What to work on: Which of the lines below contain the string "Terrasse"? Collect every one of them.
::: Recorded data
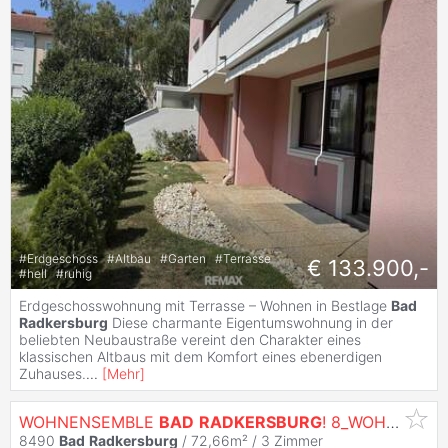
#
Erdgeschoss
#
Altbau
#
Garten
#
Terrasse
€ 133.900,-
#
hell
#
ruhig
Erdgeschosswohnung mit Terrasse – Wohnen in Bestlage
Bad
Radkersburg
Diese charmante Eigentumswohnung in der
beliebten Neubaustraße vereint den Charakter eines
klassischen Altbaus mit dem Komfort eines ebenerdigen
Zuhauses.
...
[
Mehr
]
WOHNENSEMBLE
BAD
RADKERSBURG
! 8_WOHNUNGEN. 8_GÄRTEN.
8490
Bad
Radkersburg
/ 72,66m² /
3 Zimmer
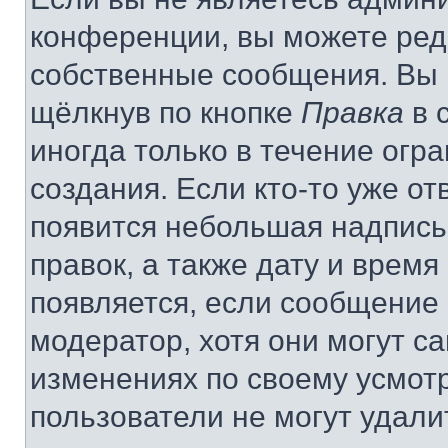
конференции, вы можете реда
собственные сообщения. Вы 
щёлкнув по кнопке
Правка
в 
иногда только в течение огр
создания. Если кто-то уже от
появится небольшая надпись,
правок, а также дату и время
появляется, если сообщение
модератор, хотя они могут с
изменениях по своему усмот
пользователи не могут удали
::::::
Response to this exercise:
Terrasse
Erdgeschosswohnung mit Terrasse – Wohnen in Bestlage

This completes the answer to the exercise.